The addition of wood ash increased the DOC concentration ca. four times over the control DOC value. This increase was already observed on the second incubation day when the DOC concentration was 40.1±5.0 mg C l−1in the ash treatment and 10.2±0.2 mg C l−1in the control. In both treatments the DOC concentration remained quite constant during the incubation (data not shown). At the end of the experiment the DOC concentration in the ash treatment was 32.5±2.0 mg C l−1, which was significantly higher (F=4216.3,P<0.001) than that in the control (9.1±0.8 mg C l−1).

Conclusions:
Direct and indirect pH effects are mainly responsible for the increase in microbial activities following ash fertilization. At neutral pH, the microbial activities are stimulated as compared to acidic conditions, the concentration of DOC is higher and its quality is enhanced. The increase in microbial activity is due the preferential growth of certain members of the bacterial community that are favoured by a higher pH rather than all members being equally stimulated.
Executive summary:

A non GLP, non-guideline laboratory experiment using microcosms was established in order to separate the effects of DOC and/or pH on soil microbial activity using suspensions of humus extracts and bacteria that had not previously been exposed to wood ash fertilization.

Wood ash fertilization increases the pH and concentration of dissolved organiccarbon(DOC) in the soil solution and enhances the activity of soil microorganisms.

Both DOC and pH influence microbial activity and a subset of the bacterial community. The addition of wood ash increased the DOC concentration.

Description of key information

Toxicity of ash to soil micro-organisms was estimated based on three scientific publications from literature. In the first laboratory investigation microcosms was used for determing the impact of wood ash amendments on soil micro-organisms.
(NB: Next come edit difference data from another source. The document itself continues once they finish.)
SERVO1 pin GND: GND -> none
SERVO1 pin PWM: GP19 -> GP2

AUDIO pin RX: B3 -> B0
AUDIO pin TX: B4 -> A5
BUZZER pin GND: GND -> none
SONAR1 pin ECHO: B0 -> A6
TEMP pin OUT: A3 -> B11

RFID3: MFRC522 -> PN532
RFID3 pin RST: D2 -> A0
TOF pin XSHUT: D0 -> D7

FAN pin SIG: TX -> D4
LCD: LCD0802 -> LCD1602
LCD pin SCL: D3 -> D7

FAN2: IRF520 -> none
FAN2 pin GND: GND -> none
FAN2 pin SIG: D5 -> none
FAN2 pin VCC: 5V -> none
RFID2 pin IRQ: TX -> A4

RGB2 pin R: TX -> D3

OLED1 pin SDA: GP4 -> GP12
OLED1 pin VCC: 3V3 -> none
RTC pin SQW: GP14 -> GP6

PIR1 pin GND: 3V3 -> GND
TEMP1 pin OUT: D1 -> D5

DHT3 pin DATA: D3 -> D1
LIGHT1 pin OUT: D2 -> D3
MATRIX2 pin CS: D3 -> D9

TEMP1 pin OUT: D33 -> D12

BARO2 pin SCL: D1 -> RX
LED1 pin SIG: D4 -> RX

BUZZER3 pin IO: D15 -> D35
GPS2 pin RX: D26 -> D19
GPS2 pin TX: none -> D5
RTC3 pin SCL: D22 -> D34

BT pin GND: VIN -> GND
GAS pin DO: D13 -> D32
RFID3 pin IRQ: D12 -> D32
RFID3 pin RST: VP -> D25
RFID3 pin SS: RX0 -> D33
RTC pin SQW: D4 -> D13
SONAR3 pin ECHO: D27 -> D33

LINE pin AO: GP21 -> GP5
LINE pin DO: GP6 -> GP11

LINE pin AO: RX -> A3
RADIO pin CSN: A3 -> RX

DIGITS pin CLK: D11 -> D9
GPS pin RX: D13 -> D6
In the second investigation, the impact of the ash treatment effects on the bacterial community was studied in microcosm. In the third investigation, the effects of wood ash amendments on functional complexicity of the soil decomposer food web and consequently on ecosystem functioning was studied with lysimeters in a field experiment.
Wood ash application induces increase in microbial activity, decrease in microbial biomass and a change in bacterial community structure.

Key value for chemical safety assessment

Additional information

















Microbial communities respond in many ways to changes in pH and because of that, ash amendment has a large impact on the microbiology in the upper part of the soil. Wood ash fertilization increases the pH and concentration of dissolved organic carbon (DOC) in the soil solution and enhances the activity of soil microorganisms.The type and species distribution will change and microbial processes will be influenced.The changes in the structure and biomass of soil fauna were not reflected as changes in system functioning.